Print
Category: Latest News

Washington, DC - The Little Sisters of the Poor were denied an exemption from Obamacare.  The denial was upheld by a federal court recently.  The president's signature legislation allows for exemptions.  For example, the nation's union leadership balked when they were pressed to conform to the law, but now they are praising the Affordable Care Act perhaps because they were granted the exemptions they sought.

"After all, labor is an important voting bloc for Mr. Obama's party.  Not so, the Little Sisters of the Poor.  How many votes can they bring to the table," religious rights advocate Dan Weber noted.

Weber, who is president of the Association of Mature American Citizens, is up in arms over what he calls "a blatant violation of the First Amendment," which guarantees Freedom of Religion.
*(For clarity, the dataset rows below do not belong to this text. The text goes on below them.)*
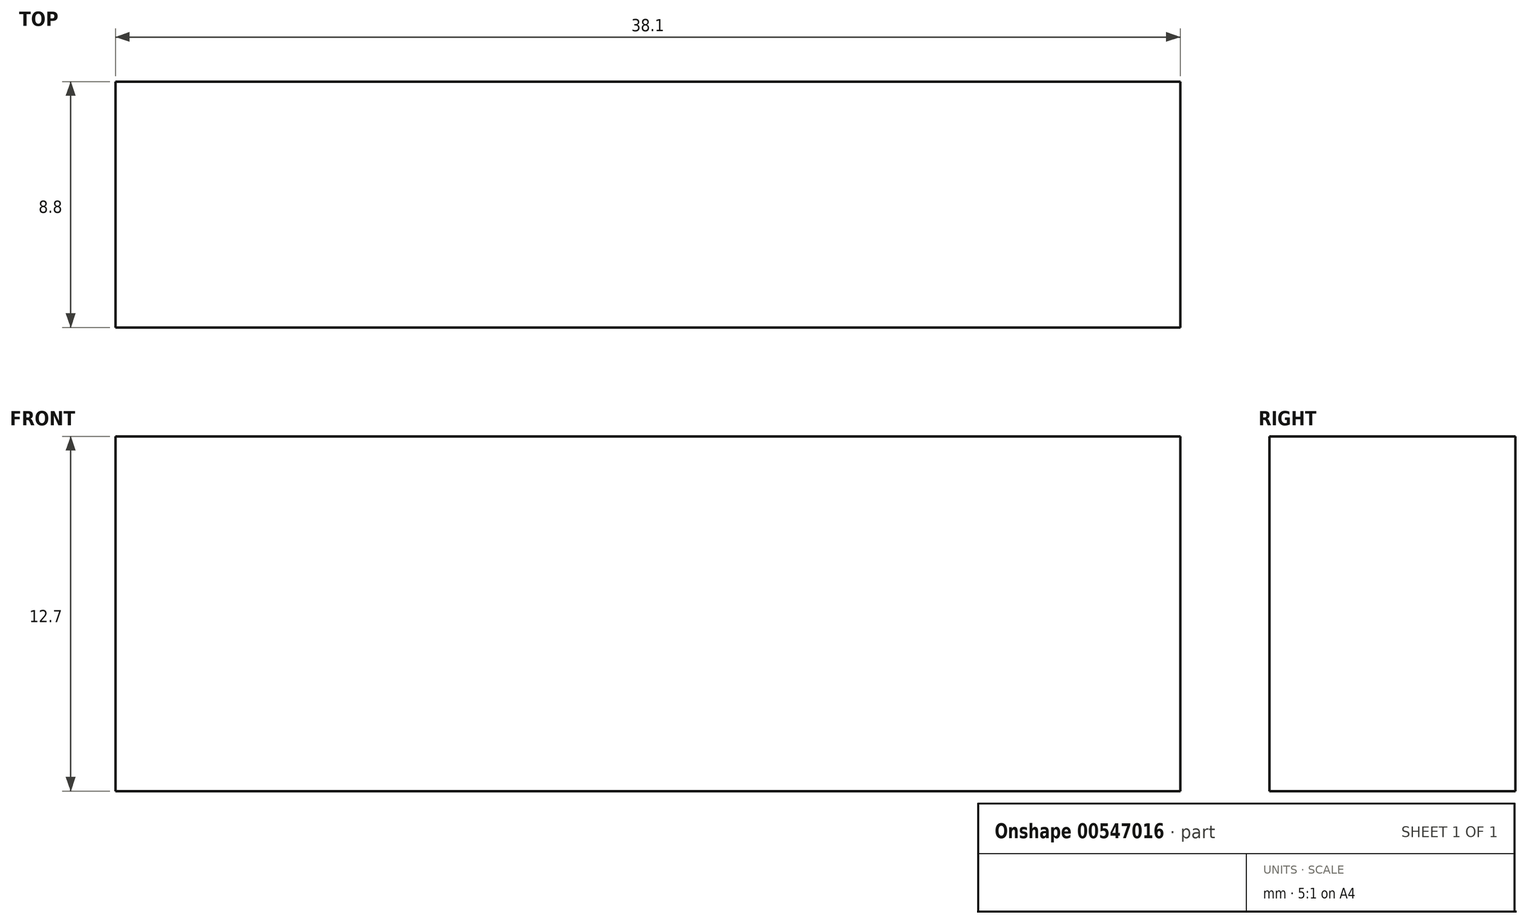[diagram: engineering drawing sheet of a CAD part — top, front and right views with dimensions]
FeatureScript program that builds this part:
annotation { "Feature Type Name" : "Feature", "Feature Type Description" : "" }
export const myFeature = defineFeature(function(context is Context, id is Id, definition is map)
    precondition{}
    {
        {
            var Q0;
            Q0=qCreatedBy(makeId("Front.planeOp"),FACE);
            var sketch = newSketch(context, id + "F0", { "sketchPlane" : qUnion([Q0])});
            skLineSegment(sketch, "E0", {"start": v(-67.5, 39.82) * mm, "end": v(-29.4, 39.82) * mm});
            skLineSegment(sketch, "E1", {"start": v(-29.4, 39.82) * mm, "end": v(-29.4, 27.12) * mm});
            skLineSegment(sketch, "E2", {"start": v(-29.4, 27.12) * mm, "end": v(-67.5, 27.12) * mm});
            skLineSegment(sketch, "E3", {"start": v(-67.5, 27.12) * mm, "end": v(-67.5, 39.82) * mm});
            skSolve(sketch);
        }
        {
            var Q0;
            Q0=makeQuery(id+"F0.imprint","IMPRINT",FACE,{"disambiguationData":[TD([[makeQuery(id+"F0.imprint","IMPRINT",EDGE,{"derivedFrom":sQuery(id+"F0.wireOp",EDGE,"E0")}),-1.0]])]});
            extrude(context, id + "F1", {"entities" : qUnion([Q0]), "depth" : 8.8 * mm, "offsetDistance" : 25.4 * mm});
        }
    });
"Here's a group of sincere individuals who have sacrificed their lives in order to care for the elderly and the infirm.  They do it because it's what God wants them to do and because it is the right thing to do.  They are devout and so they adhere to the tenets of their religion - one of which is the responsibility to protect human life.  They believe that human life begins at the moment of conception and so they cannot be a party to preventing human life to begin.  Nor can they not be a party to the termination of a life whether it is an infant in a crib or a fetus in a womb.  The president does not care.  His law forces them to ignore their responsibility to practice their religion freely."
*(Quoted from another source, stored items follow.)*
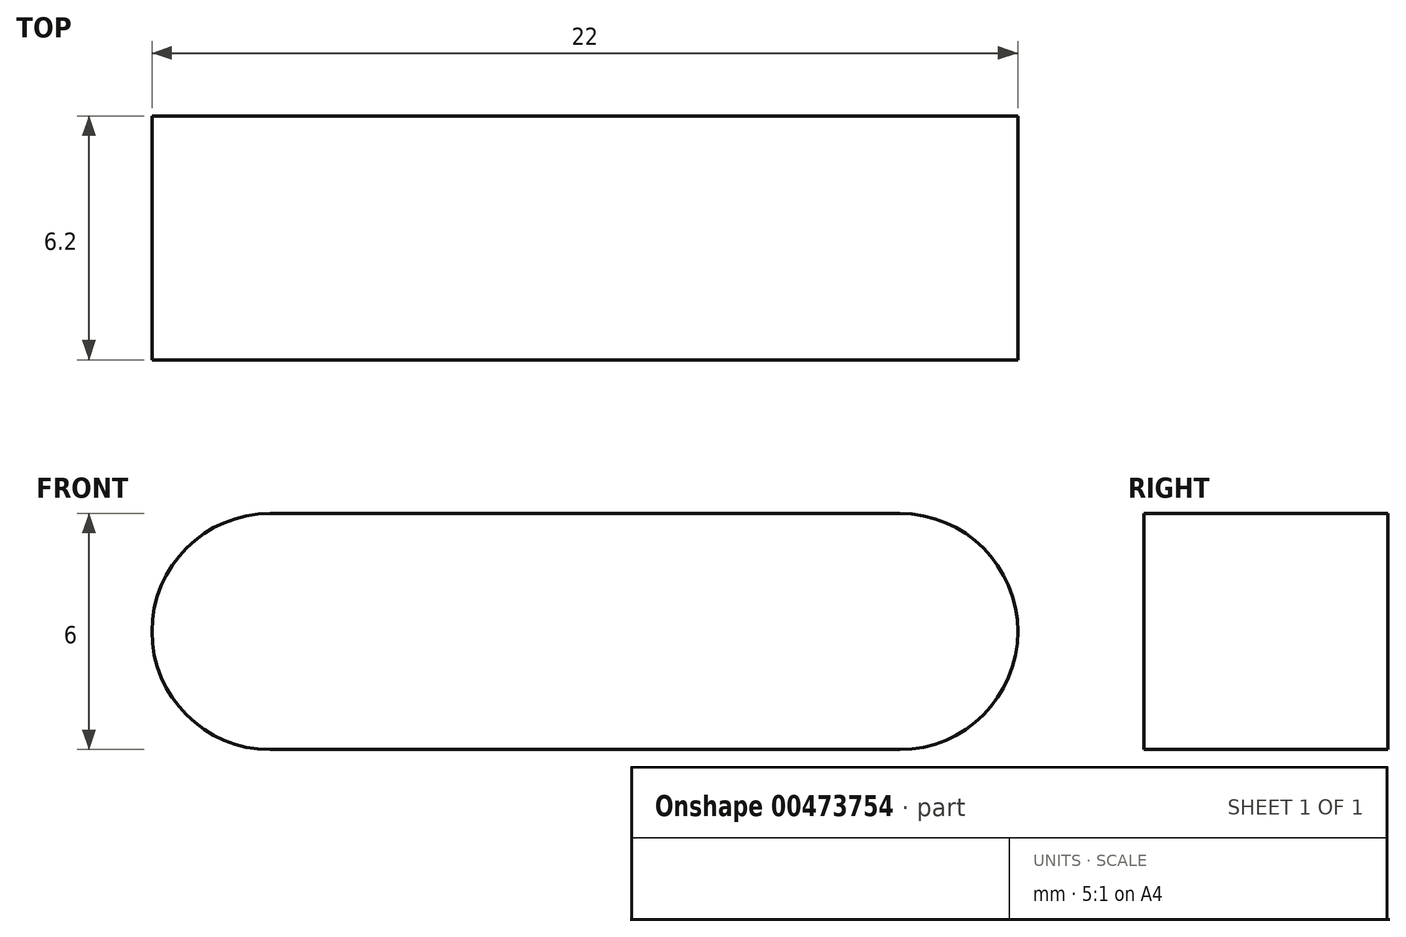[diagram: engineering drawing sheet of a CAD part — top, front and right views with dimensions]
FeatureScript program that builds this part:
annotation { "Feature Type Name" : "Feature", "Feature Type Description" : "" }
export const myFeature = defineFeature(function(context is Context, id is Id, definition is map)
    precondition{}
    {
        {
            var Q0;
            Q0=qCreatedBy(makeId("Front.planeOp"),FACE);
            var sketch = newSketch(context, id + "F0", { "sketchPlane" : qUnion([Q0])});
            skLineSegment(sketch, "E0.bottom", {"start": v(11.1, -3) * mm, "end": v(-11.1, -3) * mm});
            skLineSegment(sketch, "E0.top", {"start": v(11.1, 3) * mm, "end": v(-11.1, 3) * mm});
            skLineSegment(sketch, "E0.left", {"start": v(11.1, -3) * mm, "end": v(11.1, 3) * mm});
            skLineSegment(sketch, "E0.right", {"start": v(-11.1, -3) * mm, "end": v(-11.1, 3) * mm});
            skPoint(sketch, "E0.middle", {"position": v(0, 0) * mm});
            skPoint(sketch, "E1", {"position": v(8, 0) * mm});
            skPoint(sketch, "E2", {"position": v(-8, 0) * mm});
            skCircle(sketch, "E3", {"center": v(-8, 0) * mm, "radius": 3 * mm});
            skCircle(sketch, "E4", {"center": v(8, 0) * mm, "radius": 3 * mm});
            skSolve(sketch);
        }
        {
            var Q0;
            {var subQ0=sQuery(id+"F0.wireOp",EDGE,"E3");var subQ1=makeQuery(id+"F0.imprint","INTERSECT",VERTEX,{"derivedFrom":[sQuery(id+"F0.wireOp",EDGE,"E0.top"),subQ0]});Q0=makeQuery(id+"F0.imprint","IMPRINT",FACE,{"disambiguationData":[TD([[makeQuery(id+"F0.imprint","IMPRINT",EDGE,{"disambiguationData":[TD([[subQ1,-1.0]])],"derivedFrom":subQ0}),1.0]])]});}
            var Q1;
            {var subQ0=sQuery(id+"F0.wireOp",EDGE,"E4");var subQ1=sQuery(id+"F0.wireOp",EDGE,"E0.bottom");var subQ2=makeQuery(id+"F0.imprint","INTERSECT",VERTEX,{"derivedFrom":[subQ1,subQ0]});Q1=makeQuery(id+"F0.imprint","IMPRINT",FACE,{"disambiguationData":[TD([[makeQuery(id+"F0.imprint","IMPRINT",EDGE,{"disambiguationData":[TD([[subQ2,-1.0]])],"derivedFrom":subQ1}),-1.0]])]});}
            var Q2;
            {var subQ0=sQuery(id+"F0.wireOp",EDGE,"E4");var subQ1=makeQuery(id+"F0.imprint","INTERSECT",VERTEX,{"derivedFrom":[sQuery(id+"F0.wireOp",EDGE,"E0.top"),subQ0]});Q2=makeQuery(id+"F0.imprint","IMPRINT",FACE,{"disambiguationData":[TD([[makeQuery(id+"F0.imprint","IMPRINT",EDGE,{"disambiguationData":[TD([[subQ1,1.0]])],"derivedFrom":subQ0}),1.0]])]});}
            extrude(context, id + "F1", {"entities" : qUnion([Q0, Q1, Q2]), "depth" : 6.2 * mm});
        }
    });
The Sisters challenged Obamacare because the law would force them to offer their employees health insurance that provides free contraceptives and abortion drugs.  The government offered them options to comply, including a way to let their insurance company provide that part of employee coverage.  The religious order said they couldn't do that as a matter of conscience because, under that scenario, they would still be a party to the transaction.  And so they sued and lost.
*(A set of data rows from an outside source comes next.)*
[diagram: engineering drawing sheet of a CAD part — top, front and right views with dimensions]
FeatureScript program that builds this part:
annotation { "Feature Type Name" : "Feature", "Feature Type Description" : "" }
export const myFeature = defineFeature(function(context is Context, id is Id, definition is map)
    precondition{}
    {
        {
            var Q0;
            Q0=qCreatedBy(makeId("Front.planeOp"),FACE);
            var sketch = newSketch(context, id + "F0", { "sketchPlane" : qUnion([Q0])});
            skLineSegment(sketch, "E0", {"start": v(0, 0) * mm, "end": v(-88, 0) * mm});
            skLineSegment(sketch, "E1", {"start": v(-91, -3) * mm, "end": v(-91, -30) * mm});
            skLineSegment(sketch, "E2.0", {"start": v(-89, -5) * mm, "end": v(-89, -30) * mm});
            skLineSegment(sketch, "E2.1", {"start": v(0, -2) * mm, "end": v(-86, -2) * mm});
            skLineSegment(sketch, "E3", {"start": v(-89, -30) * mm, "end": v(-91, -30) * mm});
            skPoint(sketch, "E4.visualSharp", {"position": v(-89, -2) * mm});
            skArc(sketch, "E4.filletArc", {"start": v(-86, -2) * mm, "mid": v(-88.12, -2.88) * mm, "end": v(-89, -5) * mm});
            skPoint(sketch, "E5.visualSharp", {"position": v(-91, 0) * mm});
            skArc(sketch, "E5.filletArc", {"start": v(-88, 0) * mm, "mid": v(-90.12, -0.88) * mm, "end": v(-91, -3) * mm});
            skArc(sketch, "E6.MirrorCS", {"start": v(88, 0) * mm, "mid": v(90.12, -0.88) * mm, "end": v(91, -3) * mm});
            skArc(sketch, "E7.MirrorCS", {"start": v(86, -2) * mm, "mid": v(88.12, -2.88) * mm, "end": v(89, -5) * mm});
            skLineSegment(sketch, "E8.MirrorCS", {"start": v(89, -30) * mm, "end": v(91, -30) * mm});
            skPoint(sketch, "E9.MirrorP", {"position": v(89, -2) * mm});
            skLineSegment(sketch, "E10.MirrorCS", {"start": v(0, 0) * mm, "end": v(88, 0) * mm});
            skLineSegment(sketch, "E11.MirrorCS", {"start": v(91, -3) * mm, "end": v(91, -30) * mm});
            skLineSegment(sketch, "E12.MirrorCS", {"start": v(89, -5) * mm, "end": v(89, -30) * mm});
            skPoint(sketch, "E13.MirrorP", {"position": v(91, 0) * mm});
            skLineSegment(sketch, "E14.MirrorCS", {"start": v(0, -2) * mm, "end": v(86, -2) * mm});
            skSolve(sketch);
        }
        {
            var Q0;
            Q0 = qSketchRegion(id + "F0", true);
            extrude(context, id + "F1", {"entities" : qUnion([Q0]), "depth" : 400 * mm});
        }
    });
Meanwhile, the unions got what they wanted.  In 2013, they railed against Obamacare.  A letter written and signed by the heads of three powerful unions stated: "On behalf of the millions of working men and women we represent and the families they support, we can no longer stand silent in the face of elements of the Affordable Care Act that will destroy the very health and wellbeing of our members along with millions of other hardworking Americans."

But by the time the Supreme Court upheld the healthcare law for a second time in June, the unions, having gotten their exemptions from the law, endorsed the Affordable Care Act.  "They offered  high praise, indeed, because they got relief, including a way to grandfather union healthcare plans that don't comply with Obamacare.  They also got an exemption from a tax on so-called Cadillac insurance plans," according to the AMAC chief.

"Meanwhile, the 10th Circuit Court of Appeals in Denver, which ruled against the Little Sisters of the Poor, had the temerity to tell the nuns, in effect, that they should ignore their consciences; that they should let the government handle the birth control and abortion issues they were confronting.  But, of course, they would still be complicit in a conspiracy to get around God's law.  The last time I looked, that is a clear and present infringement of their rights under the Constitution.  Perhaps the nine Justices of  the Supreme will search their consciences and determine that the Bill of Rights protects our right to practice all of our religious beliefs, not just a few of them."